Based on currently available information the Committee considers that the trend of economic recovery in the US has grown evident again, and that the improvements in the euro area have continued as well. In emerging market countries including China the trends of slowing growth have continued. The Committee forecasts that the global economy will sustain its modest recovery going forward, centering around advanced economies such as the US, but judges that the possibility exists of its being affected by the heightened international financial market volatility due to the situation in Greece, by changes in the monetary policies of major countries and by the weakening of economic growth in emerging market countries.
Looking at the Korean economy, amid continued sluggishness in exports the Committee notes that, under the influence of the Middle East Respiratory Syndrome (MERS) outbreak for example, consumption has declined significantly and the sentiments of economic agents have worsened. On the employment front, the unemployment rate has risen due mainly to an expansion in job search activities, but the employment-to-population ratio has also increased as the number of persons employed has grown. The Committee forecasts that the domestic economy will show a trend of recovery going forward, owing chiefly to the expansionary macroeconomic policies and to the subsiding of the shock from the MERS outbreak, but judges the uncertainties surrounding the growth path to be high.
Consumer price inflation rose from 0.5% the month before to 0.7% in June, due mainly to increases in prices of agricultural, livestock and fisheries products and to a narrowing of the extent of decline in petroleum product prices. Core inflation excluding agricultural and petroleum product prices fell slightly to 2.0%, from 2.1% in May. Looking ahead the Committee forecasts that inflation will continue at a low level, due mainly to the effects of the low oil prices. In the housing market, the upward trends of sales and leasehold deposit prices have continued in both Seoul and its surrounding areas and the rest of the country.

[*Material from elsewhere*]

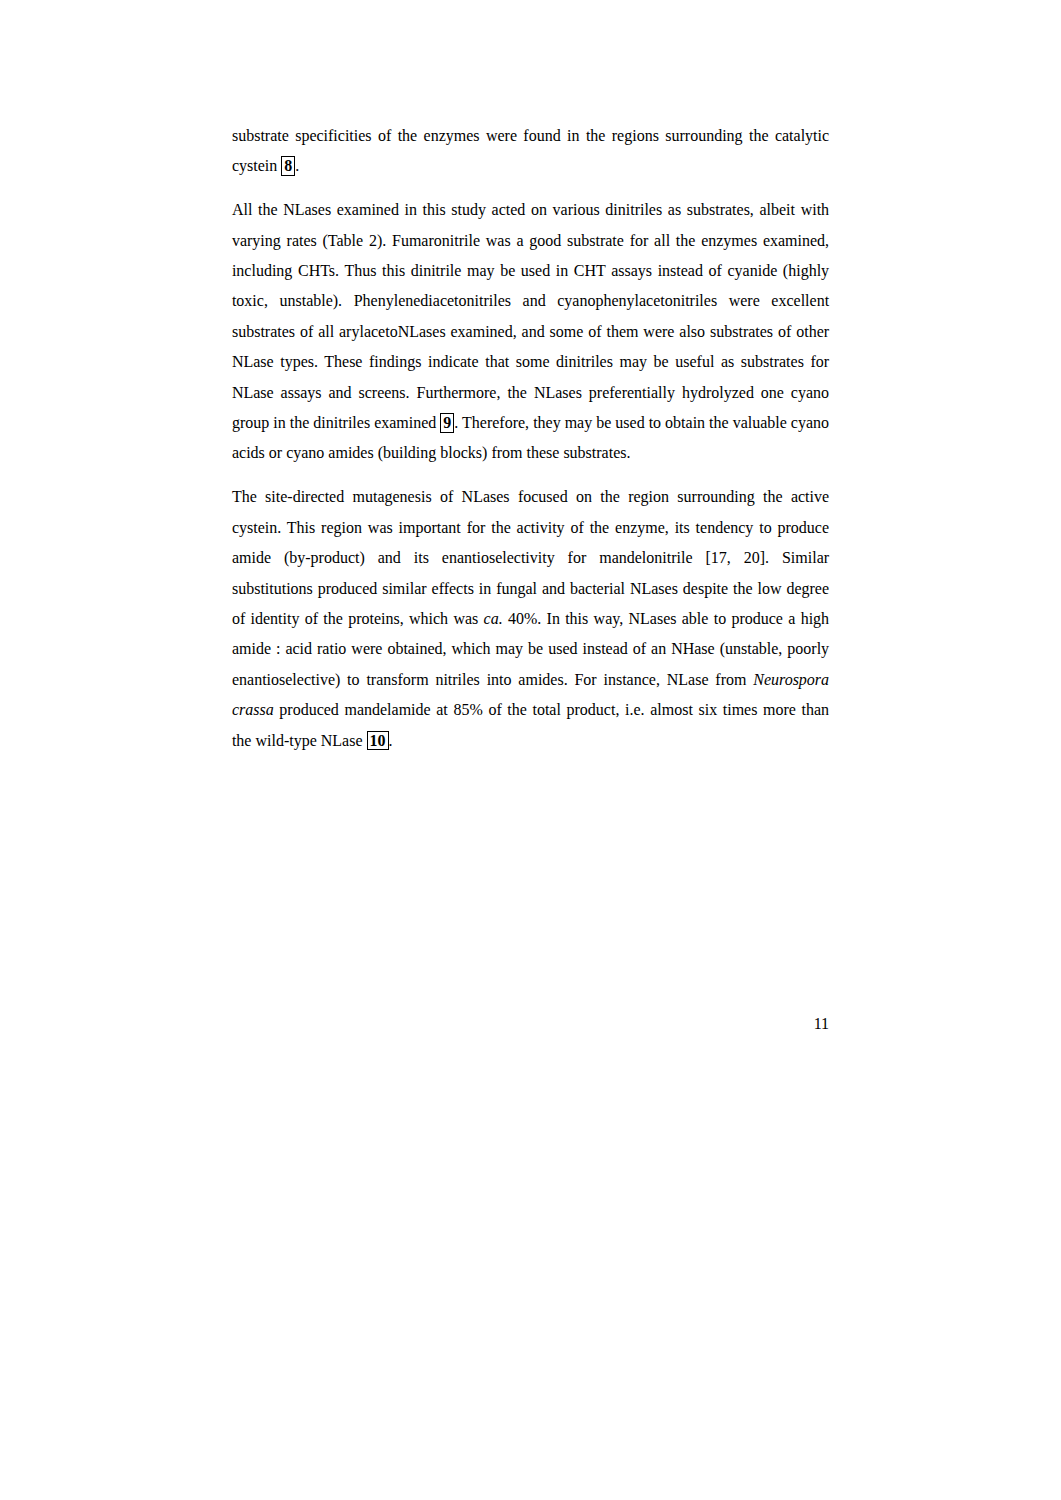substrate specificities of the enzymes were found in the regions surrounding the catalytic cystein 8.
All the NLases examined in this study acted on various dinitriles as substrates, albeit with varying rates (Table 2). Fumaronitrile was a good substrate for all the enzymes examined, including CHTs. Thus this dinitrile may be used in CHT assays instead of cyanide (highly toxic, unstable). Phenylenediacetonitriles and cyanophenylacetonitriles were excellent substrates of all arylacetoNLases examined, and some of them were also substrates of other NLase types. These findings indicate that some dinitriles may be useful as substrates for NLase assays and screens. Furthermore, the NLases preferentially hydrolyzed one cyano group in the dinitriles examined 9. Therefore, they may be used to obtain the valuable cyano acids or cyano amides (building blocks) from these substrates.
The site-directed mutagenesis of NLases focused on the region surrounding the active cystein. This region was important for the activity of the enzyme, its tendency to produce amide (by-product) and its enantioselectivity for mandelonitrile [17, 20]. Similar substitutions produced similar effects in fungal and bacterial NLases despite the low degree of identity of the proteins, which was ca. 40%. In this way, NLases able to produce a high amide : acid ratio were obtained, which may be used instead of an NHase (unstable, poorly enantioselective) to transform nitriles into amides. For instance, NLase from Neurospora crassa produced mandelamide at 85% of the total product, i.e. almost six times more than the wild-type NLase 10.
11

In the domestic financial markets, influenced mostly by the situation in Greece, stock prices have fallen and the Korean won has depreciated against both the US dollar and the Japanese yen. Long-term market interest rates have risen, in response mainly to expectations of a policy rate hike by the US Federal Reserve and of an increased volume of Korean Treasury bond issuance. Bank household lending has sustained a trend of increase at a level substantially exceeding that of recent years, led by mortgage loans.
Looking ahead, while working to sustain the recovery of economic growth, the Committee will conduct monetary policy so as to maintain price stability over a medium-term horizon and pay attention to financial stability. In this process it will closely monitor the trend of increase in household debt and external risk factors such as the situation in Greece and shifts in major countries’ monetary policies, as well as the trends of capital flows."